_RECORDS SUPPLIED:_
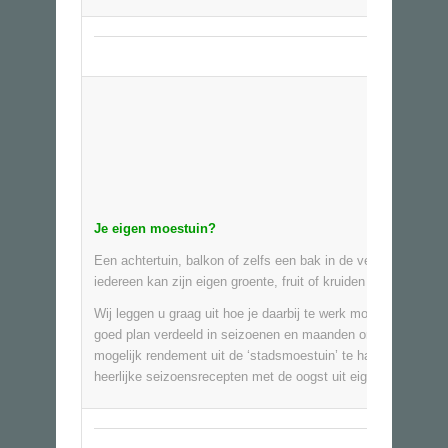
Je eigen moestuin?
Een achtertuin, balkon of zelfs een bak in de vensterbank:
iedereen kan zijn eigen groente, fruit of kruiden telen.
Wij leggen u graag uit hoe je daarbij te werk moet gaan. Een
goed plan verdeeld in seizoenen en maanden om zo veel
mogelijk rendement uit de ‘stadsmoestuin’ te halen. Maak n
heerlijke seizoensrecepten met de oogst uit eigen tuin.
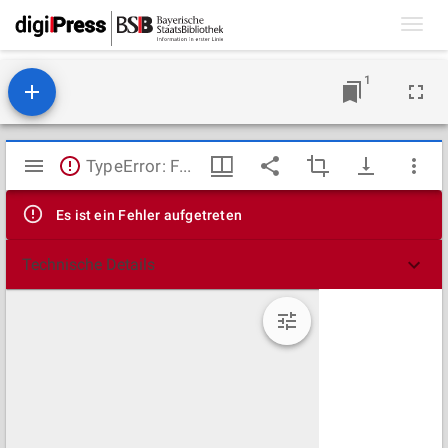
Toggl
navig
1
Mirador
TypeError: Failed to fetch
Viewer
Es ist ein Fehler aufgetreten
Technische Details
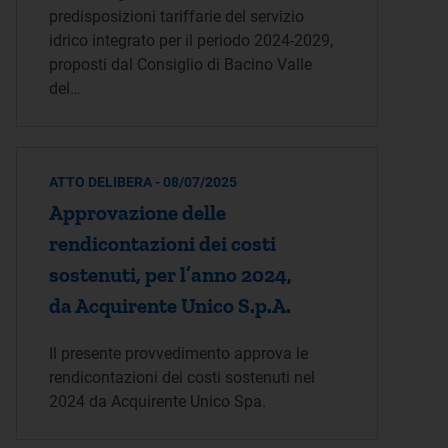
predisposizioni tariffarie del servizio
idrico integrato per il periodo 2024-2029,
proposti dal Consiglio di Bacino Valle
del…
ATTO DELIBERA - 08/07/2025
Approvazione delle
rendicontazioni dei costi
sostenuti, per l’anno 2024,
da Acquirente Unico S.p.A.
Il presente provvedimento approva le
rendicontazioni dei costi sostenuti nel
2024 da Acquirente Unico Spa.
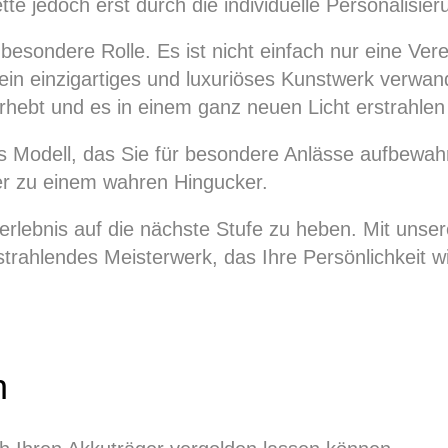
ette jedoch erst durch die individuelle Personalis
besondere Rolle. Es ist nicht einfach nur eine Ver
ein einzigartiges und luxuriöses Kunstwerk verwand
ebt und es in einem ganz neuen Licht erstrahlen 
lles Modell, das Sie für besondere Anlässe aufbewah
er zu einem wahren Hingucker.
ebnis auf die nächste Stufe zu heben. Mit unsere
strahlendes Meisterwerk, das Ihre Persönlichkeit w
n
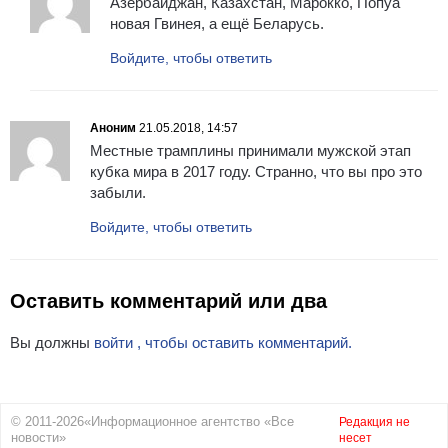
Азербайджан, Казахстан, Марокко, Попуа
новая Гвинея, а ещё Беларусь.
Войдите, чтобы ответить
Аноним
21.05.2018, 14:57
Местные трамплины принимали мужской этап
кубка мира в 2017 году. Странно, что вы про это
забыли.
Войдите, чтобы ответить
Оставить комментарий или два
Вы должны
войти , чтобы оставить комментарий.
© 2011-2026«Информационное агентство «Все
Редакция не
новости»
несет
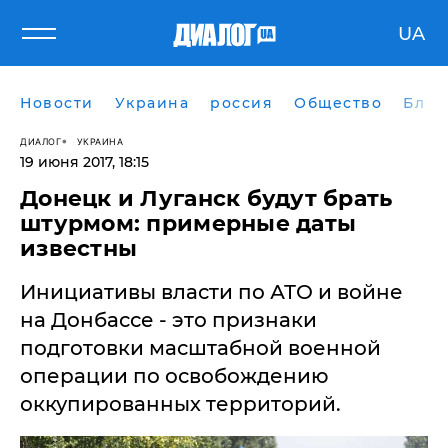
UA
Новости
Украина
россия
Общество
Блог
ДИАЛОГ
УКРАИНА
19 июня 2017, 18:15
Донецк и Луганск будут брать
штурмом: примерные даты
известны
Инициативы власти по АТО и войне
на Донбассе - это признаки
подготовки масштабной военной
операции по освобождению
оккупированных территорий.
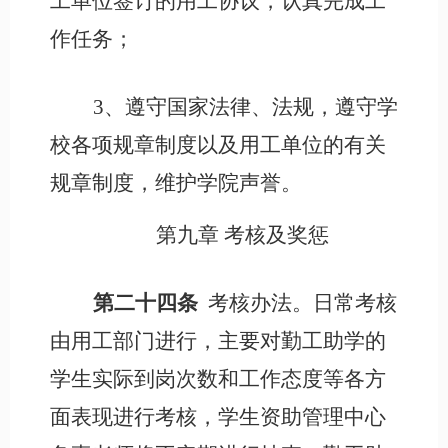
工单位签订的用工协议，认真完成工
作任务；
3、遵守国家法律、法规，遵守学
校各项规章制度以及用工单位的有关
规章制度，维护学院声誉。
第九章
考核及奖惩
第二十四条
考核办法。日常考核
由用工部门进行，主要对勤工助学的
学生实际到岗次数和工作态度等各方
面表现进行考核，学生资助管理中心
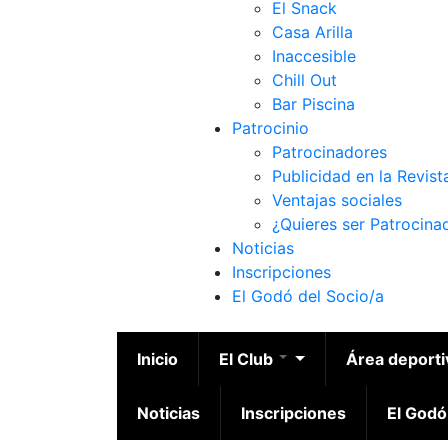
El Snack
Casa Arilla
Inaccesible
Chill Out
Bar Piscina
Patrocinio
Patrocinadores
Publicidad en la Revist
Ventajas sociales
¿Quieres ser Patrocina
Noticias
Inscripciones
El Godó del Socio/a
Inicio
El Club
Área deport
Noticias
Inscripciones
El Godó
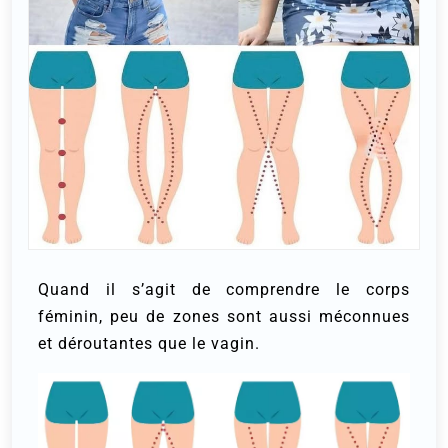
Quand il s’agit de comprendre le corps
féminin, peu de zones sont aussi méconnues
et déroutantes que le vagin.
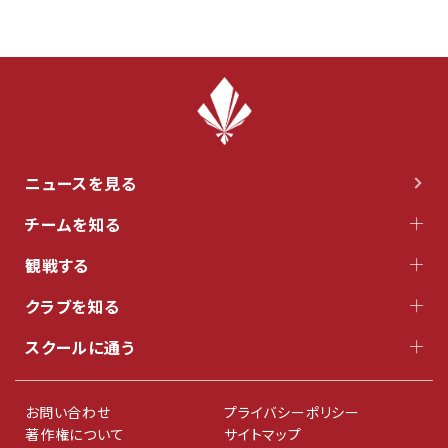
ニュースを見る
チームを知る
観戦する
クラブを知る
スクールに通う
お問い合わせ
プライバシーポリシー
著作権について
サイトマップ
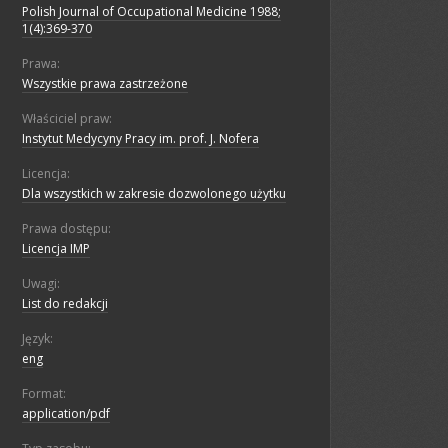
Polish Journal of Occupational Medicine 1988;
1(4):369-370
Prawa:
Wszystkie prawa zastrzeżone
Właściciel praw:
Instytut Medycyny Pracy im. prof. J. Nofera
Licencja:
Dla wszystkich w zakresie dozwolonego użytku
Prawa dostępu:
Licencja IMP
Uwagi:
List do redakcji
Język:
eng
Format:
application/pdf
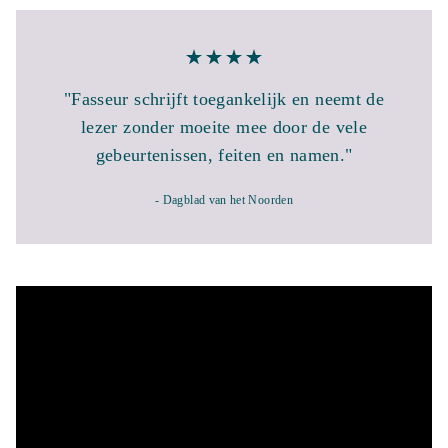
"Fasseur schrijft toegankelijk en neemt de
lezer zonder moeite mee door de vele
gebeurtenissen, feiten en namen."
- Dagblad van het Noorden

_TASK PROMPT:_
Can you rewrite the material from the line with "Quand il s’agit de comprendre le corps" up to and including its final line, putting "Letter to the editor" in place of "List do redakcji" and changing nothing else? Leave the pictures out of your answer.

_WRITTEN RESPONSE:_
Quand il s’agit de comprendre le corps
féminin, peu de zones sont aussi méconnues
et déroutantes que le vagin.
ニュースを見る
チームを知る
観戦する
クラブを知る
スクールに通う
お問い合わせ
プライバシーポリシー
著作権について
サイトマップ
Polish Journal of Occupational Medicine 1988;
1(4):369-370
Prawa:
Wszystkie prawa zastrzeżone
Właściciel praw:
Instytut Medycyny Pracy im. prof. J. Nofera
Licencja:
Dla wszystkich w zakresie dozwolonego użytku
Prawa dostępu:
Licencja IMP
Uwagi:
Letter to the editor
Język:
eng
Format:
application/pdf
"Fasseur schrijft toegankelijk en neemt de
lezer zonder moeite mee door de vele
gebeurtenissen, feiten en namen."
- Dagblad van het Noorden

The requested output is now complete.